TESTO FORNITO =
Dopo sette giorni di emergenza tra incendi e maltempo, a San Giuliano Terme rientrano gli sfollati nelle proprie abitazioni e da domani riaprono regolarmente le scuole, segnando il ritorno alla normalità sul territorio.
Il sindaco di San Giuliano Terme Matteo Cecchelli ha tracciato un bilancio delle ultime intense giornate di emergenza che hanno coinvolto il territorio comunale, segnate prima dal vasto incendio proveniente dal lucchese e poi dal maltempo che ha imposto l’allerta idrogeologica. CLICCA QUI per vedere il video.
“Sono passati sette giorni dall’apertura del Centro Operativo Comunale, attivato a seguito del grande incendio proveniente dal Comune di Lucca che ha oltrepassato il versante ed è arrivato fino alla vallata di Asciano. Sette giorni incessanti, vissuti giorno e notte al Centro Operativo per gestire una situazione di emergenza complessa”, ha dichiarato il sindaco.
L’emergenza, inizialmente legata all’incendio, si è successivamente aggravata a causa dell’allerta meteo arancione per rischio idrogeologico, scattata in seguito alle forti piogge che hanno interessato il territorio tra ieri e la notte scorsa.
Cecchelli ha però annunciato una fase di graduale ritorno alla normalità: “Questa sera le persone sfollate ieri potranno rientrare nelle proprie abitazioni. Da domani tutte saranno a casa e le scuole riapriranno regolarmente. Inoltre, il tempo migliorerà e tornerà il sole”.
Il primo cittadino ha poi sottolineato come il lavoro più impegnativo inizi proprio ora, con la necessità di intervenire sul territorio colpito: “Adesso c’è tanto da fare per il ripristino del versante. Ringrazio il presidente regionale per la vicinanza dimostrata durante l’emergenza e per la firma del decreto di stato di emergenza regionale”.
Infine, l’attenzione si sposta sulle opere di messa in sicurezza: “Attendiamo le risorse necessarie per realizzare gli interventi indispensabili entro l’estate, così da affrontare il prossimo inverno in condizioni di maggiore sicurezza”.

CONSEGNA = Ripeti parola per parola il passo del testo sull'emergenza a San Giuliano Terme che comincia con le parole "Il sindaco di" e si chiude dopo le parole "dichiarato il sindaco.". Il materiale qui sotto non serve.

ESTRATTO DEI DATI =

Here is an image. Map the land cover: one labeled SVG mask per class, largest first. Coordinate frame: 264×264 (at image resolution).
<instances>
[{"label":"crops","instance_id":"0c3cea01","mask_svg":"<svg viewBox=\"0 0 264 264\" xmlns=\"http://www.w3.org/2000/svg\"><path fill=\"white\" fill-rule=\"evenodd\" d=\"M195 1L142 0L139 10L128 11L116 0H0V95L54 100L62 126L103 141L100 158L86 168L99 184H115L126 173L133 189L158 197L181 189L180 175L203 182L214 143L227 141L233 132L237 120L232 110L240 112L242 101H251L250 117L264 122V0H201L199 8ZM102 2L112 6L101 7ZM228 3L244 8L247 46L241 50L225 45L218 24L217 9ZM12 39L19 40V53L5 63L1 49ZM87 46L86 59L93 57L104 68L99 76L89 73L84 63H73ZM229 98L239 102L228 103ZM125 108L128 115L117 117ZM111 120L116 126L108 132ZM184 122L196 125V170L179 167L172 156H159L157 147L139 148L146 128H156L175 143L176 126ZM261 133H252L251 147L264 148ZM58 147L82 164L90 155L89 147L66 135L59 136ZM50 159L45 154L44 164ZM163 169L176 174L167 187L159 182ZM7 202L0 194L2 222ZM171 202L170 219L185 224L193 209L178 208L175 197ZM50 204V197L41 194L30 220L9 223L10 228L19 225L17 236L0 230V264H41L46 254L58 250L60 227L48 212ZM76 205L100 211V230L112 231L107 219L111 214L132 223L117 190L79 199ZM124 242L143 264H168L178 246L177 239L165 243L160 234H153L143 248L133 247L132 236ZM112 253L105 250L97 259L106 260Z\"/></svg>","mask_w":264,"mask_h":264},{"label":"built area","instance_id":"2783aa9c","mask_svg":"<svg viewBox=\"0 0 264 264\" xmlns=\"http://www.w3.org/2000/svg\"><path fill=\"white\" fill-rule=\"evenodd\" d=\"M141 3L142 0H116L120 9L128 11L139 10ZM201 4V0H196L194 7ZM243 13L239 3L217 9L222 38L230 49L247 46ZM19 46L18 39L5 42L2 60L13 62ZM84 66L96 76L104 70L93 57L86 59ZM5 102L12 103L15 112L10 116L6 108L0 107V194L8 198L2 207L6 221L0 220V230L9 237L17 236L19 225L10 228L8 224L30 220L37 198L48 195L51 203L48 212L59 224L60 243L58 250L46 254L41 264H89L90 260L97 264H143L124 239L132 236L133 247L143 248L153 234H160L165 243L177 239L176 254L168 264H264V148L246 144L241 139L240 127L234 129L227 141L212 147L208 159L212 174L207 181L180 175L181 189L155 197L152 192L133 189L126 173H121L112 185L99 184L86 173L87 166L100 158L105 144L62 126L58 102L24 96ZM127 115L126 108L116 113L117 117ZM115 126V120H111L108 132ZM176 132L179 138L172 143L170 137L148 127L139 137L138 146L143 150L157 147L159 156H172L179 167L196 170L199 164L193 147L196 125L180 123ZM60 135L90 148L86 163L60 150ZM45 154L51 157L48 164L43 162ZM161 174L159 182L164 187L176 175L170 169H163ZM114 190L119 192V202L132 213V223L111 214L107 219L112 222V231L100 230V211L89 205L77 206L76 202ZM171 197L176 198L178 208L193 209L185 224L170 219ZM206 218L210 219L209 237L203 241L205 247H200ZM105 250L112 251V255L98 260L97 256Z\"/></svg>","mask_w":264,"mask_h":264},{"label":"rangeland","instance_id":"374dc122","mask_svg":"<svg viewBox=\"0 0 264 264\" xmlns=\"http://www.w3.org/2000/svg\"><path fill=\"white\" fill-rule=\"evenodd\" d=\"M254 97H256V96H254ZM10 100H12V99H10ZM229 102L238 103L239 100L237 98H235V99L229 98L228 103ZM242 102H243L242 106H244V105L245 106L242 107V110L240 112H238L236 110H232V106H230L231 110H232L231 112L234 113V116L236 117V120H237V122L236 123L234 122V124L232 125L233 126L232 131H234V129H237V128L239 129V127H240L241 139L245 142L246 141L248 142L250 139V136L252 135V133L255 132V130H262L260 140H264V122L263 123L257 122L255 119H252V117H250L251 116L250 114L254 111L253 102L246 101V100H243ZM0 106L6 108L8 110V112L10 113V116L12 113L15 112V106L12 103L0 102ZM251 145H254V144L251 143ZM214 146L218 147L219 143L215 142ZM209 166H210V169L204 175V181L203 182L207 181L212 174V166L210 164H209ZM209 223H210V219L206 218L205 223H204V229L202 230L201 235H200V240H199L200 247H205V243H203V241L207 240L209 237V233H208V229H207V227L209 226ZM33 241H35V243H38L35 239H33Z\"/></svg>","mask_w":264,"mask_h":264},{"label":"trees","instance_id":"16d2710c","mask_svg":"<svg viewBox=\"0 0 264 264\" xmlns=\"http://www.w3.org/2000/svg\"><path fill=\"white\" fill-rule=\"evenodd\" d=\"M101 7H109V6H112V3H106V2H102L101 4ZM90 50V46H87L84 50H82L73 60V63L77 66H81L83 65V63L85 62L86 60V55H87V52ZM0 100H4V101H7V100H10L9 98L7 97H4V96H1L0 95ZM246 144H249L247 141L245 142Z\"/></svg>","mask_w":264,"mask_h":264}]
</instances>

RISPOSTA =
Il sindaco di San Giuliano Terme Matteo Cecchelli ha tracciato un bilancio delle ultime intense giornate di emergenza che hanno coinvolto il territorio comunale, segnate prima dal vasto incendio proveniente dal lucchese e poi dal maltempo che ha imposto l’allerta idrogeologica. CLICCA QUI per vedere il video.
“Sono passati sette giorni dall’apertura del Centro Operativo Comunale, attivato a seguito del grande incendio proveniente dal Comune di Lucca che ha oltrepassato il versante ed è arrivato fino alla vallata di Asciano. Sette giorni incessanti, vissuti giorno e notte al Centro Operativo per gestire una situazione di emergenza complessa”, ha dichiarato il sindaco.